> Görevler:
1. Matkap deliği analizine dair metinde "SEM-EDS analizi, malzemeyi, yaklaşık" ifadesiyle başlayıp "kromit taneleri bulunmuştur." ifadesine kadar devam eden kısmı kelimesi kelimesine aktarın.
2. Matkap deliği analizine dair metindeki "Bu çökeltiden alınan mikro ölçekteki bir numune, laboratuvarlarda analiz edilmiştir." cümlesini İngilizceye çevirin.
3. Antik Mısır'daki matkap deliğinin analizini anlatan metni kaldığı yerden sürdürün.

> Seçilmiş Bölüm:
========
Makalede ifade edildiğine göre bu parçanın üzerindeki başlıca matkap deliği yaklaşık 1 cm genişliğindedir. Dip tarafında, deliğin ortasında, kırılmış bir matkap tarafından bırakılmış olan, kütük biçiminde minik bir çıkıntı bulunmaktadır. Deliğin dibindeki çıkıntının etrafına çökelmiş vaziyette bulunan, yeşilimsi renkteki toz tabakası, istenen doğrudan kanıtı sağlamıştır. Bu çökeltiden alınan mikro ölçekteki bir numune, laboratuvarlarda analiz edilmiştir. Polarize ışık mikroskobu (PLM), taramalı elektron mikroskobu ve enerji dağılımlı X-ışını spektroskopisi (SEM-EDS) ile analiz edilmiştir.
SEM-EDS analizi, malzemeyi, yaklaşık 100-200 μm çapında, pürüzlü kenarları olan baskın köşeli korundum taneleri ve genellikle daha küçük boyutlu ve yüksek açısallığa sahip birkaç başka yardımcı mineralin bir karışımı olarak tanımladı (Şekil 3).
Korindon taneleri ile birlikte kuvars (Resim 4), rutil (Resim 5), K-feldispat, apatit, ilmenit, ojit, biyotit ve kromit taneleri bulunmuştur.
Çoğunlukla 10 μm 'den küçük olan kalsit parçacıkları daha büyük parçaları çevrelemektedir. Bunlar, büyük olasılıkla taşın matkaplanarak delinmesi sırasında oluşmuş kalıntılardır. Sertleşmiş kireç taşı, kimyasal yapısı itibariyle bol miktarda kalsit içerir. Korozyona uğramış bronz parçacıkları ve yeşil bakır parçacıkları diğer parçacıkların arasına dağılmış vaziyette karşımıza çıkmaktadır. Bu bulgular, korindonca zengin bir aşındırıcı karışımla birlikte bronz boru şeklinde bir matkabın kullanılmış olduğunu düşündürmektedir. Böylelikle Antik Mısırlıların aşındırıcı olarak korindon kullanmış oldukları düşüncesi doğrudan bir kanıtla desteklenmiş oldu. Bununla birlikte cevabı aranması gereken bazı soru işaretleri ortaya çıkmış oluyor ve makalenin devamında bunlar tanıtılıyor.
========
> Sağlanan Materyal:
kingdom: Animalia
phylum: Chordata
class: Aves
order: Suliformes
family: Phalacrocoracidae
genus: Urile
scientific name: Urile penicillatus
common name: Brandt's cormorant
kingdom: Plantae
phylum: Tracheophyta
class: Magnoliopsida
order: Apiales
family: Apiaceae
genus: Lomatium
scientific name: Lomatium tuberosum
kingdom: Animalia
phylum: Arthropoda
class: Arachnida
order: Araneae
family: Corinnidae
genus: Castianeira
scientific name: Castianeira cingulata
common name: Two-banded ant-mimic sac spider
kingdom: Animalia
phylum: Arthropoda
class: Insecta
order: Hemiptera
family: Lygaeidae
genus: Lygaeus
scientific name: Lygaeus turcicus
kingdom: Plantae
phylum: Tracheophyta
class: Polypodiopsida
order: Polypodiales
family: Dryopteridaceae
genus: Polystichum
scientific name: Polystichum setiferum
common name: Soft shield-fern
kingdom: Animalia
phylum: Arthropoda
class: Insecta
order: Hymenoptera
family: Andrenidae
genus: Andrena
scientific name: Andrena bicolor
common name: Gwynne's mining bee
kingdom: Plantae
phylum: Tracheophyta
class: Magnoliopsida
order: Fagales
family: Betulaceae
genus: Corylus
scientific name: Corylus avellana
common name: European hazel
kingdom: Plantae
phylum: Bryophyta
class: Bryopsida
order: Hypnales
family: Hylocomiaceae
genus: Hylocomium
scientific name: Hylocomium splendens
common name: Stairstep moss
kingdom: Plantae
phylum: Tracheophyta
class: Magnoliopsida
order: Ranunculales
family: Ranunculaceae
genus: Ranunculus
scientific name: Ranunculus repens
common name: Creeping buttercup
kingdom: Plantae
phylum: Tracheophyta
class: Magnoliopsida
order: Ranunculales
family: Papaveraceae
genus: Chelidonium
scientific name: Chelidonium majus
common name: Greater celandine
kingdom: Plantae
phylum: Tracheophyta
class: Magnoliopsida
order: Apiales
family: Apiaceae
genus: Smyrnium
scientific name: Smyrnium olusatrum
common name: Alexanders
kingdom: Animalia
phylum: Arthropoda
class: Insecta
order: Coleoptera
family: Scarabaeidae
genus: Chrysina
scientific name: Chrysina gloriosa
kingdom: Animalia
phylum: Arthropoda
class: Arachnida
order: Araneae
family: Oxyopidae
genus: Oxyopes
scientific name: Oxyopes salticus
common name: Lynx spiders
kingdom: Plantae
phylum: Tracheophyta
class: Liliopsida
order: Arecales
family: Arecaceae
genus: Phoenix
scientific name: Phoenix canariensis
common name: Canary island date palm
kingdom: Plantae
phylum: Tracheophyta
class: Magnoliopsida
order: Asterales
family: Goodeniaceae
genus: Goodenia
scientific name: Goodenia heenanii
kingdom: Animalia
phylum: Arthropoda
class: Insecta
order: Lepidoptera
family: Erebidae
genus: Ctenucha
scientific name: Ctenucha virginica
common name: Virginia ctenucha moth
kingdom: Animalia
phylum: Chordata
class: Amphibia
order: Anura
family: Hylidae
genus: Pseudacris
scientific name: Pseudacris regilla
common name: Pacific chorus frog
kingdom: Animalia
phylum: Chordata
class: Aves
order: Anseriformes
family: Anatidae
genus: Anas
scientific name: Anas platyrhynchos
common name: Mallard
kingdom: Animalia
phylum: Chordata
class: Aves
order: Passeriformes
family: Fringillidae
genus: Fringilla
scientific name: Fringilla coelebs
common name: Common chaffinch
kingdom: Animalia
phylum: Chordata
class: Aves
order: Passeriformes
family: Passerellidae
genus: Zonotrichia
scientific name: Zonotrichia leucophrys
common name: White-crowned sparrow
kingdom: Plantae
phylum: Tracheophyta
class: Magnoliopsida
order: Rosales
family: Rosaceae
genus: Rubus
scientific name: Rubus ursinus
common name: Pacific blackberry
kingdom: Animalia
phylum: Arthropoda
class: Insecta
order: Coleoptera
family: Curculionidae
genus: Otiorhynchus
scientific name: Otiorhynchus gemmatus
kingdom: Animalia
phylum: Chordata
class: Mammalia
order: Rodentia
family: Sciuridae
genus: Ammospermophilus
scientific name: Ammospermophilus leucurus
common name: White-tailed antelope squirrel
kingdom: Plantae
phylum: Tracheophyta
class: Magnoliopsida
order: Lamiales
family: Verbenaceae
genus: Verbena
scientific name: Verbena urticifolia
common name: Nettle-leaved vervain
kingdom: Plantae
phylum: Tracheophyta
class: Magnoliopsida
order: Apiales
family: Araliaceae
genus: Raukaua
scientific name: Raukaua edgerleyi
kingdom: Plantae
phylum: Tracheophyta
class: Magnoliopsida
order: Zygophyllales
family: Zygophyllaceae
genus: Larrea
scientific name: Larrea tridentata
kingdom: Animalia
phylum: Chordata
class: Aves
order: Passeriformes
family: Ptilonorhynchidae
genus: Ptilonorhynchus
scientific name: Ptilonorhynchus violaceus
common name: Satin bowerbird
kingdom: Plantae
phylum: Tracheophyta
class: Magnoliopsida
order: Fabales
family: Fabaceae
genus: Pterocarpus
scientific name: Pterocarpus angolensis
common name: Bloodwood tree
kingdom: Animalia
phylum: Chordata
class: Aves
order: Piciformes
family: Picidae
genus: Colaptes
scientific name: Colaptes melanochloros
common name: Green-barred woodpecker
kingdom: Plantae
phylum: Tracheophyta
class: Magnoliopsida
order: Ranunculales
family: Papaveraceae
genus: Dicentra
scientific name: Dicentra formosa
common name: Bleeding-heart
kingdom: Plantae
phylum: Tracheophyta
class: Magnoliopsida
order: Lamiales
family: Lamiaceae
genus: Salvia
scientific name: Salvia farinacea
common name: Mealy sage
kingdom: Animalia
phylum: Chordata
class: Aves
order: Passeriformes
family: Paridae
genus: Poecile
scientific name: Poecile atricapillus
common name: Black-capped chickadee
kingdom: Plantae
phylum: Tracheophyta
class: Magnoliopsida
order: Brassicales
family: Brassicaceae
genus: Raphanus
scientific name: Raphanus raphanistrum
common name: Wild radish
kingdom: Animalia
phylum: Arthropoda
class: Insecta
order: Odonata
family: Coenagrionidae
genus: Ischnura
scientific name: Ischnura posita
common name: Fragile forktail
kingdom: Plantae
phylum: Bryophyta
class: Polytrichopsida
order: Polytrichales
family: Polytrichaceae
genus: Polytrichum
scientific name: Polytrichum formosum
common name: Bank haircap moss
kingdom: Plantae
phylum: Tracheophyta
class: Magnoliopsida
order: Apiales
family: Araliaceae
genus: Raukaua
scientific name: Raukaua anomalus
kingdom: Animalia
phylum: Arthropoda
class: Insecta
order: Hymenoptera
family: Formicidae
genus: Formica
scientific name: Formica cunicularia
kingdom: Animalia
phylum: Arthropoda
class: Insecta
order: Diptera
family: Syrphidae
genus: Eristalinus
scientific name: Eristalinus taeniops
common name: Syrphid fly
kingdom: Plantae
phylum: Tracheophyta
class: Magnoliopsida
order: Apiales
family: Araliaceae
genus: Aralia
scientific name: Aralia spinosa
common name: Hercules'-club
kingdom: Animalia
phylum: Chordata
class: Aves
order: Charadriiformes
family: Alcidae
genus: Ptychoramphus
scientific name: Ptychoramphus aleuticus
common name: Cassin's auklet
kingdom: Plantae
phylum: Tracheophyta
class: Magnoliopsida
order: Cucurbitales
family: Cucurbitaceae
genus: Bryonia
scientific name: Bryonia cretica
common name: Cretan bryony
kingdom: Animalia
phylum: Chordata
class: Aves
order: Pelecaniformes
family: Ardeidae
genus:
========
> Alıştırmanın Cevapları:
1.
SEM-EDS analizi, malzemeyi, yaklaşık 100-200 μm çapında, pürüzlü kenarları olan baskın köşeli korundum taneleri ve genellikle daha küçük boyutlu ve yüksek açısallığa sahip birkaç başka yardımcı mineralin bir karışımı olarak tanımladı (Şekil 3).
Korindon taneleri ile birlikte kuvars (Resim 4), rutil (Resim 5), K-feldispat, apatit, ilmenit, ojit, biyotit ve kromit taneleri bulunmuştur.

2. A micro-scale sample taken from this deposit was analyzed in laboratories.

3.
Demir Oksit İçermeyen Bir Karışım
Antik Yunanlıların ve Doğu Akdenizli ustaların korindon kullanmış olduğuna dair kanıtlar mevcuttur ancak onların kullanmış oldukları korindon içeren aşındırıcılar, manyetit, titano-manyetit, hematit, rutil ve ilmenit gibi bol Fe ve Ti oksitleri içeren bir zımpara karışımı biçimindeydiler. örneğin:
"Antik Akdeniz'de, Yunanistan'ın Naxos adasında bulunan bu aşındırıcı maddenin ana kaynağı, gerçekten de mermerle çevrelenmiş belirli bir metamorfik bölge içindeki zımpara yatağıydı [10]"
Amarna'da bulunup laboratuvarda test edilmiş olan karışımımızda ise demir oksitler mevcut değildir. Makaledeki ifadesiyle "....demir oksitlerin tamamen yokluğu ve kuvars ve feldispatın yanı sıra diğer yardımcı minerallerin varlığı bu malzemeyi normalden farklı kılar. ..... kaynağı, üretimi ve olası geri dönüşüm geçmişi ile ilgili bazı sorular ortaya çıkarır."
"Mısır'da, bilinen tek korundum yatağı Doğu Çölü'nün güney kesiminde, Hafafit'te bulunmaktadır (Şekil 6) [13]."
"Orada, alüminli pegmatitte kuvars, feldispat ve mikalarla birlikte çeşitli renklerde iri taneli korindon (2-6 cm uzunluğunda) bulunabilir......Hafafit korindon çeşitleri arasında bazıları rutil, zirkon, apatit, turmalin ve kromit katkıları bakımından zengindir. Demir oksitler mevcuttur, ancak nadir olarak küçük taneler halinde bulunur."
Hafafit vadisinde korindon yatakları olduğu bilinmesine rağmen örneğimizin içerisindeki korindon taneciklerinin Hafafitten geldiğini söyleyebilmek için demiroksit problemini çözmek gerekmektedir. Hafafitten alınan korindon içeren malzemenin işlemden geçirilmesi ve böylece demiroksitten arındırılmış olması olasılığına da dikkat çeken makale, araştırmanın genişletilmesine dair bazı öneriler sunularak bitirilmiştir.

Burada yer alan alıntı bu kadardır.